個人事業主にとって法人カードと個人カードの違い

個人事業主が持っている個人カードで事業用に使う備品などを購入しても何も問題ありません。
個人用の口座から引きとされたとしても、「事業主借」という勘定科目で処理すればいいだけです。

それでは個人事業主が法人カードを利用する目的は何でしょうか?
それは個人カードを個人口座で支払い、法人カードはビジネス口座で支払うという使い分けをするためです。

普段から個人消費用も事業用も同じ個人口座で利用している場合でも、法人カードを経費利用にすることでカード明細書によって経費で使った金額がはっきりします。
また、ビジネス口座を解説している場合は、法人カードの決済口座をビジネス口座にすることで、より個人消費と経費利用の区別がはっきりします。
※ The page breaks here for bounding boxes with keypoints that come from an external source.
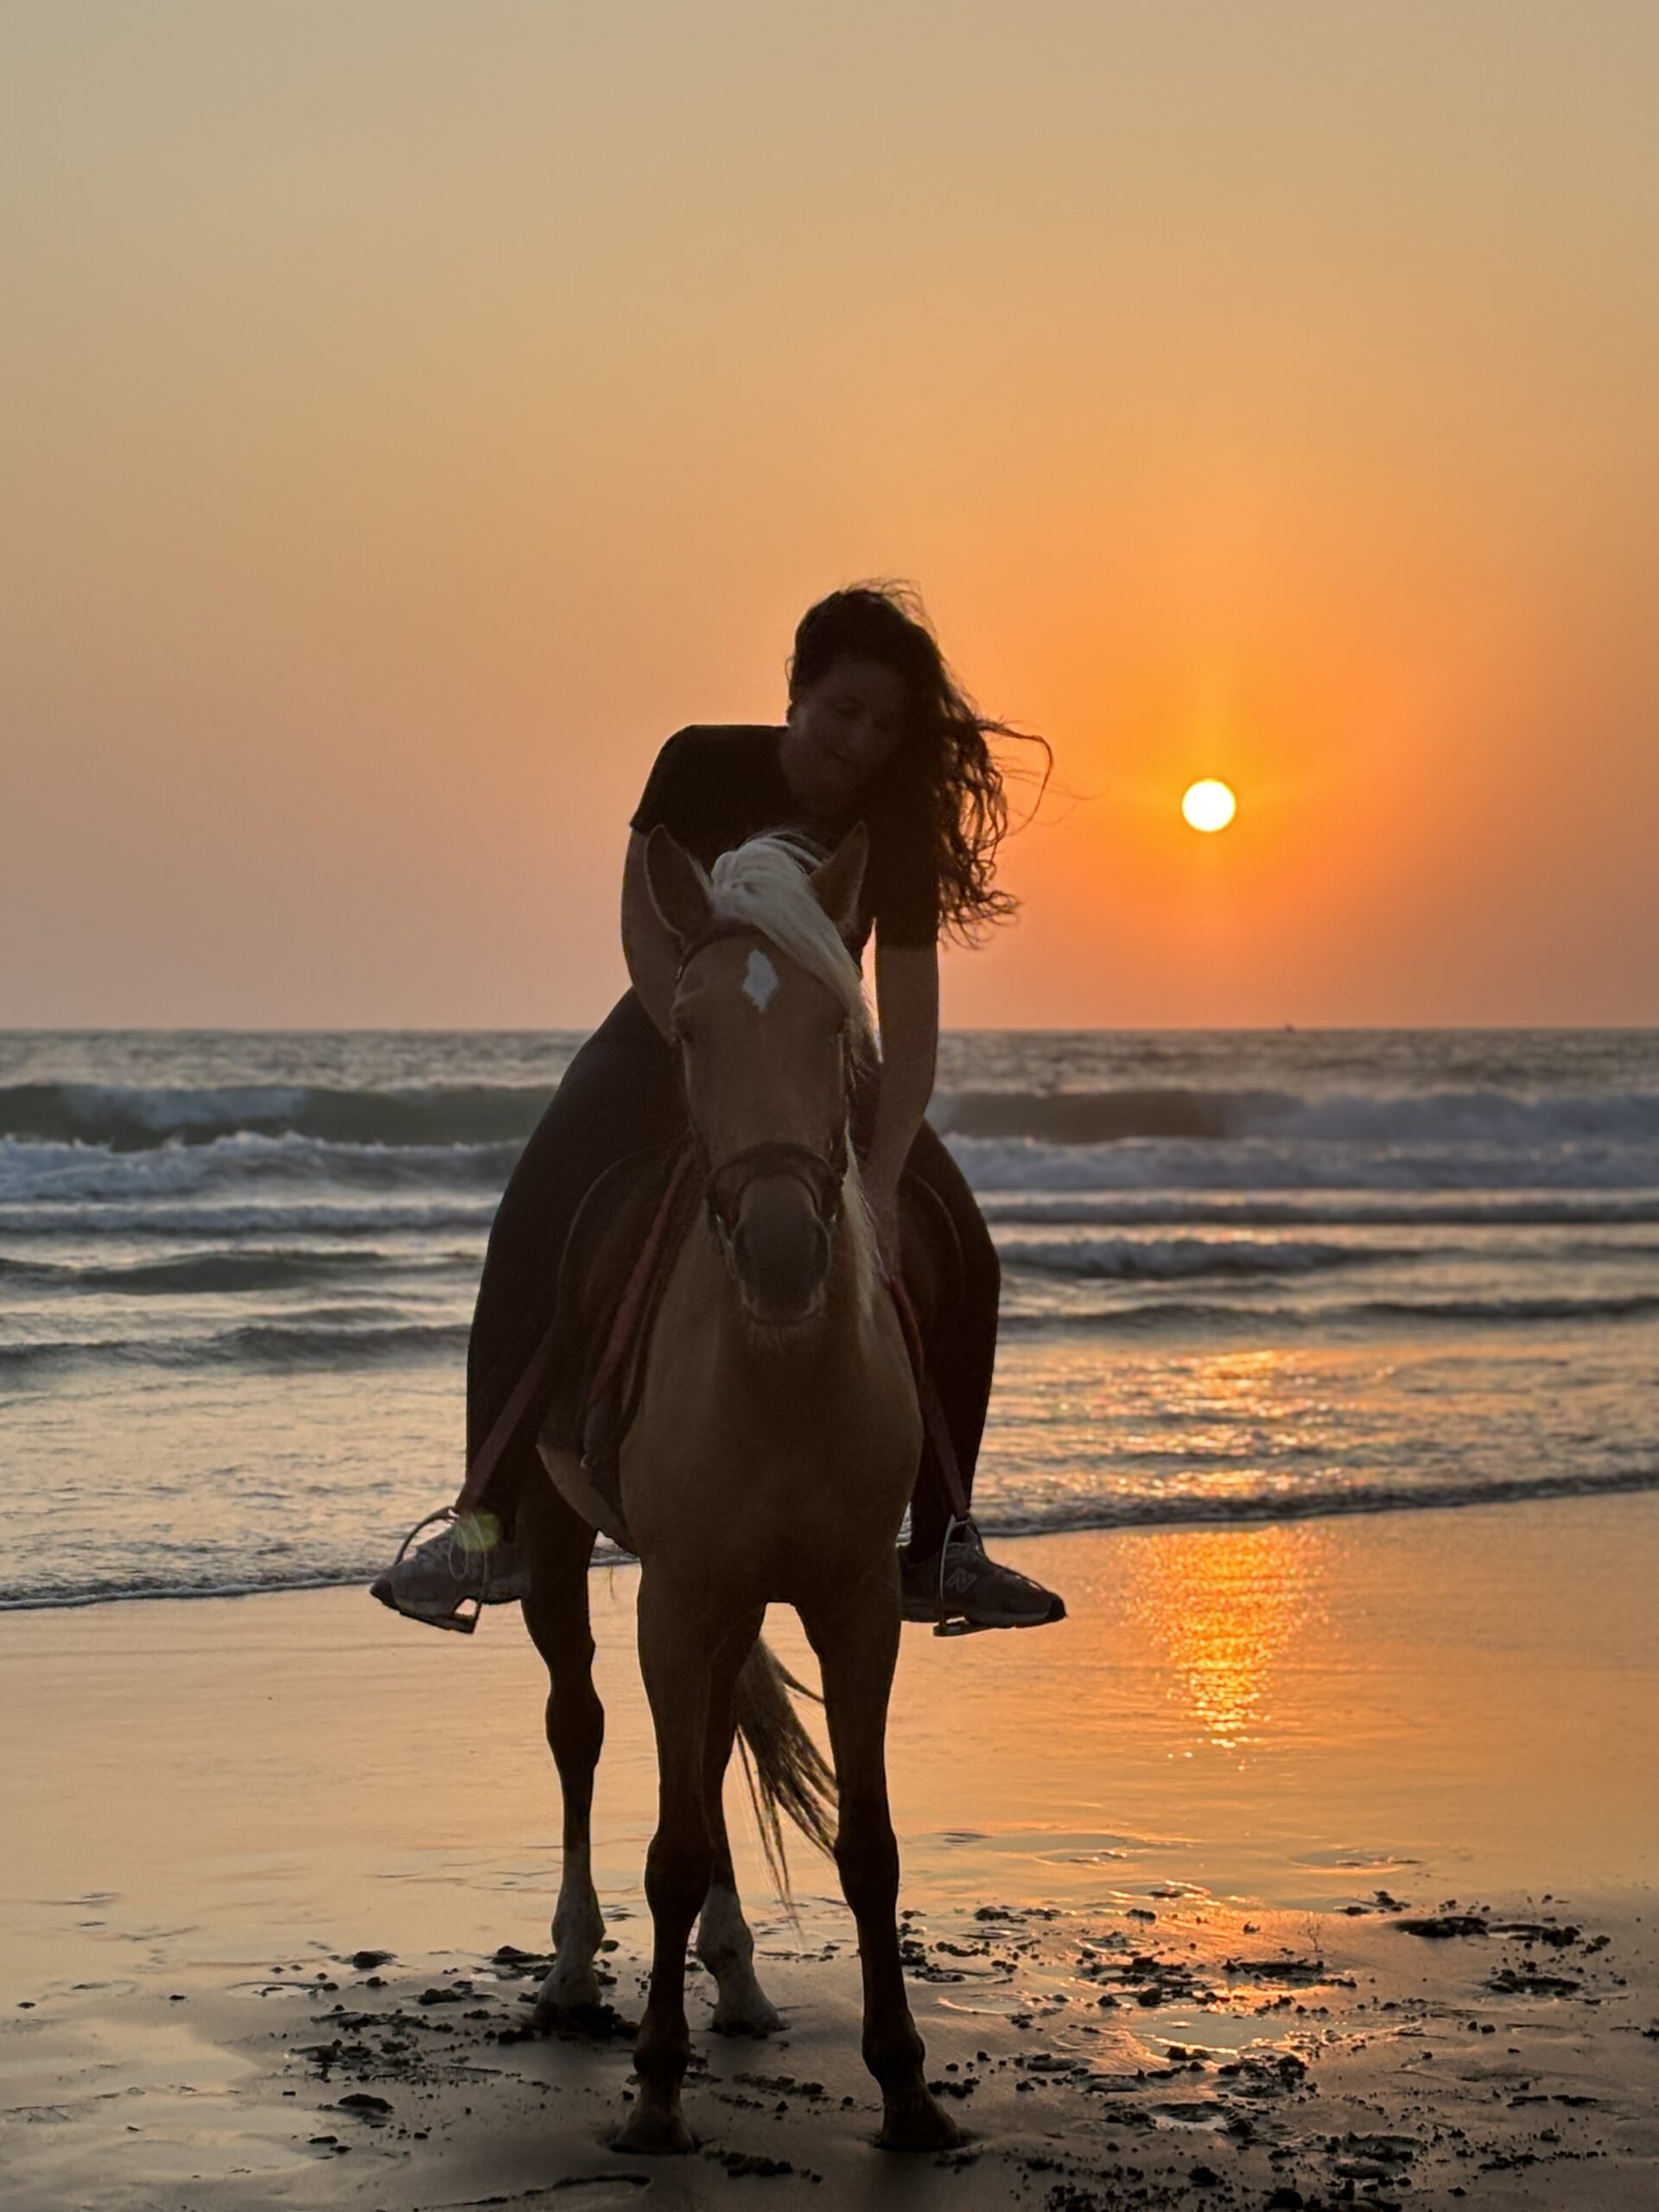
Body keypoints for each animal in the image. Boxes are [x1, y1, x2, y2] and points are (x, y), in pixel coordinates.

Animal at [519, 823, 962, 2157]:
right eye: (690, 1027)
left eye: (835, 1025)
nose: (777, 1248)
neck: (777, 1368)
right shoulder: (678, 1595)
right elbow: (664, 1846)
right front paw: (656, 2093)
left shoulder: (855, 1602)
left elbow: (870, 1846)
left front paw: (907, 2085)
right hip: (565, 1555)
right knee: (580, 1725)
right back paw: (572, 1971)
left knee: (709, 1749)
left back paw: (741, 1978)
そのため個人事業主が法人カードを申込む場合は、なるべくビジネス口座にすることで確定申告の作業も簡素化します。

個人事業主に対する法人カードの審査

法人カードの審査は個人カードに比べて審査難易度が高いというイメージを持つ人が多いでしょう。
しかし、実際には同じゴールドカードであればビジネスゴールドカードのほうが審査難易度は低いと言われています。

それでは個人事業主が法人カードを作る場合の審査難易度はどうでしょうか?
法人カードでも個人名義の場合は、基本的には個人カードと同じ審査基準となります。

さらに貸金業法が改正されてからは、クレジットカード会社も利益が下がっているという現状があるので、カード会社にとって利用金額の大きい法人カードは個人カードに比べると魅力があります。
そうした背景もあって個人事業主にとっては法人カードの審査難易度はそれほど高くありません。

ただし個人信用情報機関に事故歴があったり、他社で未払いがあったりといった場合は、法人カードだけでなく個人カードでも審査は通過しないので注意しましょう。

赤字や事業開始間もない場合の審査

同じ個人事業主でも開業したばかりと、業歴5年以上では収入の安定性に大きな違いがあります。
また、赤字決算の場合は返済能力にも不安があります。

しかし法人カードの中には確定申告書などの提出が不要な法人カードや、開業間もない場合でも申し込み可能な法人カードがあります。
個人事業主の審査基準は、ほぼ個人カードと同じなので、過去のクレジット利用歴(クレヒス)が良好であれば、返済能力があることを十分に証明できるので審査が通過しやすくなります。

赤字決算や開業間もない場合でもクレヒスに問題がなければ、積極的に申し込みをしてみましょう。
また、直近の決算が赤字でも一時的な赤字であることがわかる書類を提出することも審査の通過には効果的です。

それでも審査落ちした場合は、個人としてのクレヒスを作ってから再度申し込みしましょう。
個人信用情報機関には6ヶ月以内の申し込み情報が記録されているので、少なくても6ヶ月以上経過してから申し込みする必要があります。
6ヶ月以上経過することで業歴も長くなるというメリットもあります。

また、連絡先の電話番号は携帯電話ではなく固定電話にすることで信用度を高めることができます。
特にフリーランスで自宅が事務所兼用で、連絡先が携帯電話ではクレジットカード会社も不安に感じてしまいます。

固定電話は住所地に設置され居住の安定性を示すことにもなるので、固定電話は導入しておきましょう。
最近では初期費用3,000円程度で加入電話が設置できるので、費用もそれほどかかりません。

まとめ

法人カードは個人事業主にも大きなメリットがあります。
小規模の事業ほど経理担当者を雇う余裕はありませんが、法人カードを導入することで経費処理を楽にすることができます。

また、個人カードと比べると経費をすべてカード決済にするだけで、年間の利用金額が大きくなりポイントも貯まりやすくなります。

これも経費の節減に直接役立つので、個人事業主ほど法人カードの導入を検討しましょう。